What you need to do
Exclude images, then output the remaining data verbatim.

(Difference listings)
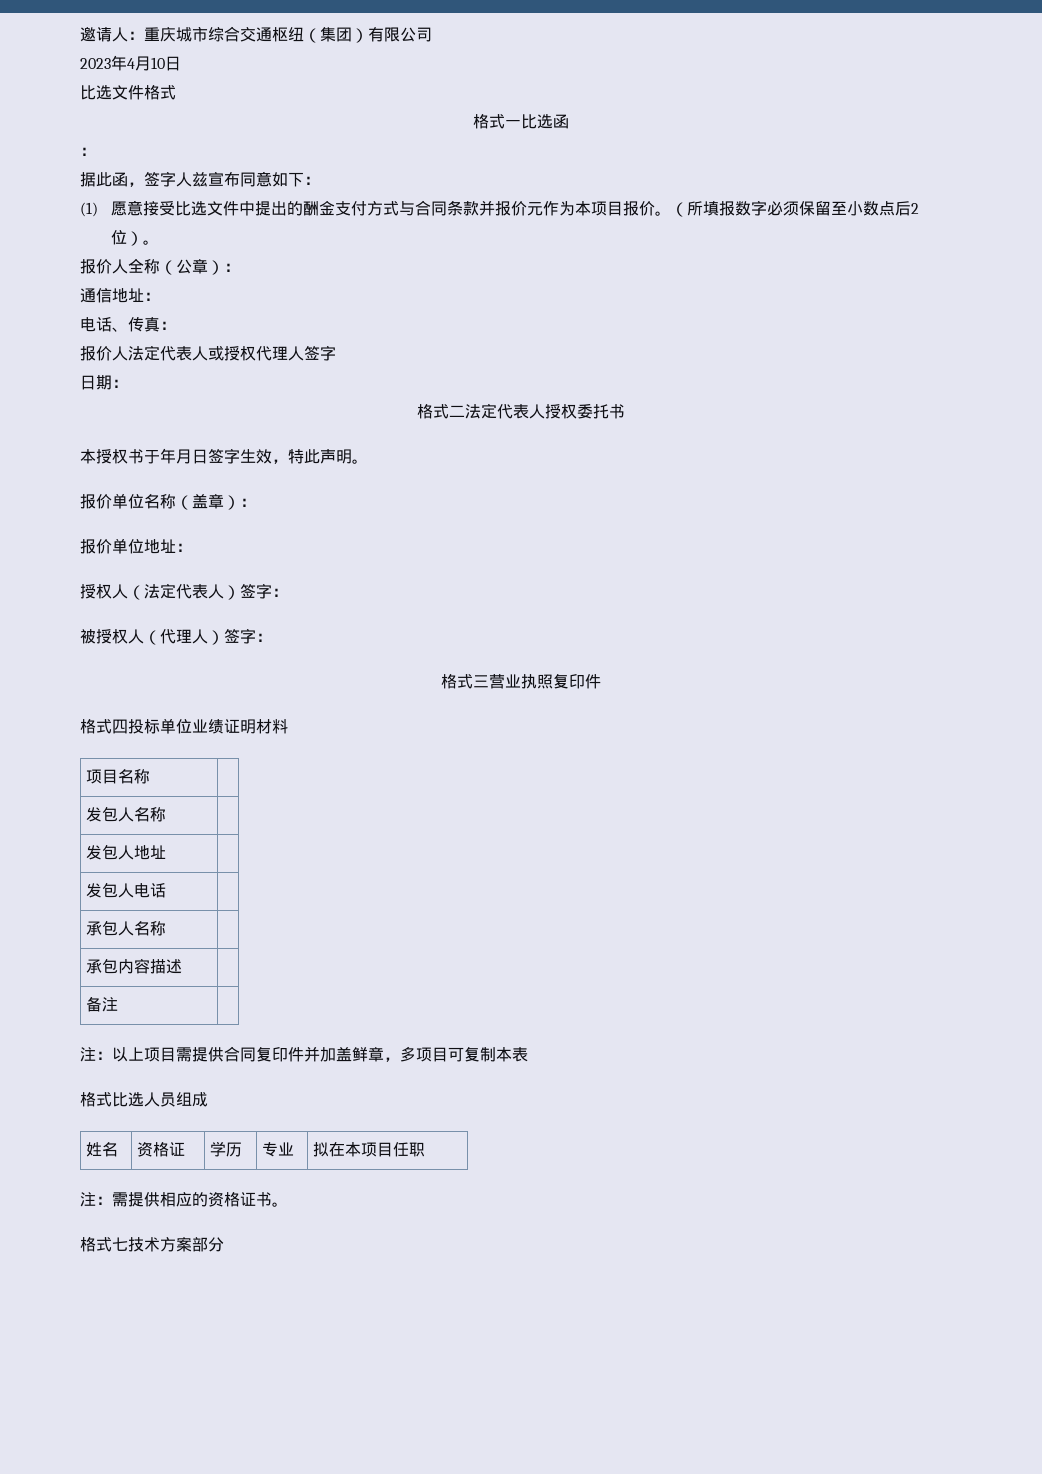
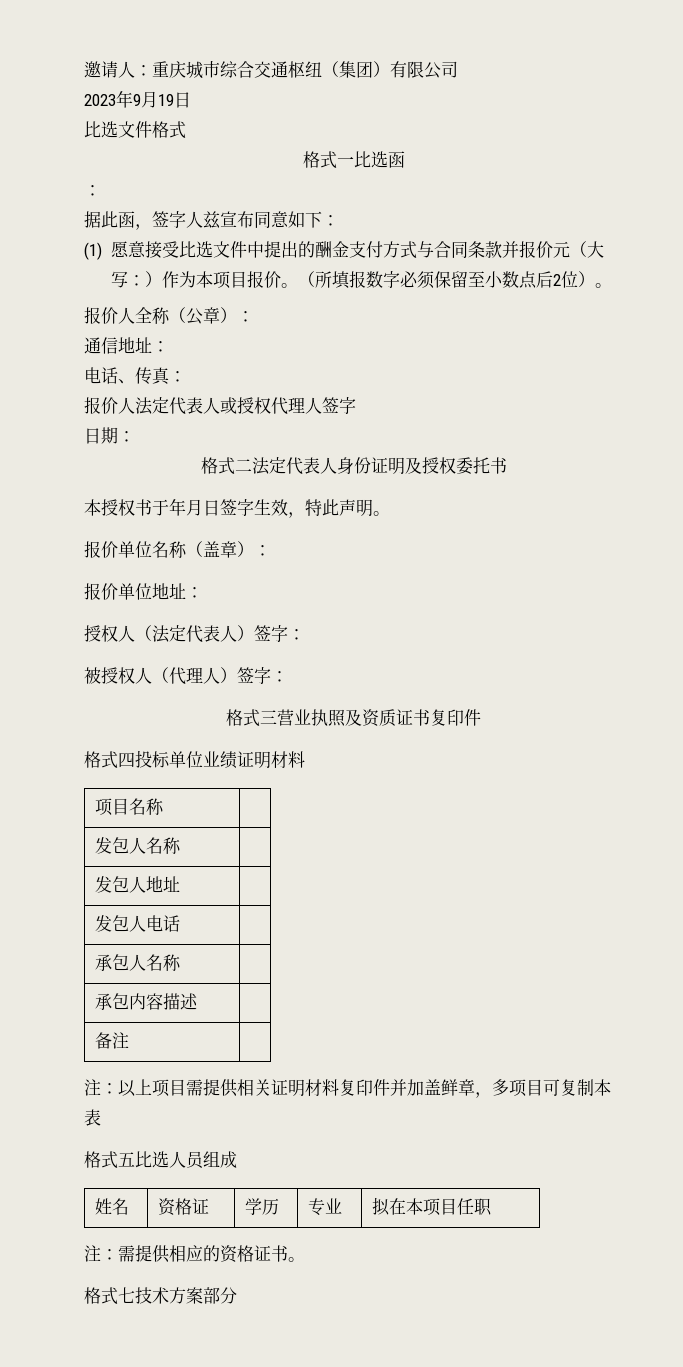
[127,56,165,71] 4月10 -> [133,91,174,108] 9月19
(543, 209) none -> [569,241,604,258] [110,271,162,288] （大写：）
(545, 411) none -> [336,457,422,475] 身份证明及
(553, 681) none -> [345,709,430,727] 及资质证书
[224,1046,256,1062] 合同 -> [237,1079,339,1097] 相关证明材料
(112, 1099) none -> [118,1152,135,1167] 五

Written answer
[127,56,165,71] 4月10 -> [133,91,174,108] 9月19
(543, 209) none -> [569,241,604,258] [110,271,162,288] （大写：）
(545, 411) none -> [336,457,422,475] 身份证明及
(553, 681) none -> [345,709,430,727] 及资质证书
[224,1046,256,1062] 合同 -> [237,1079,339,1097] 相关证明材料
(112, 1099) none -> [118,1152,135,1167] 五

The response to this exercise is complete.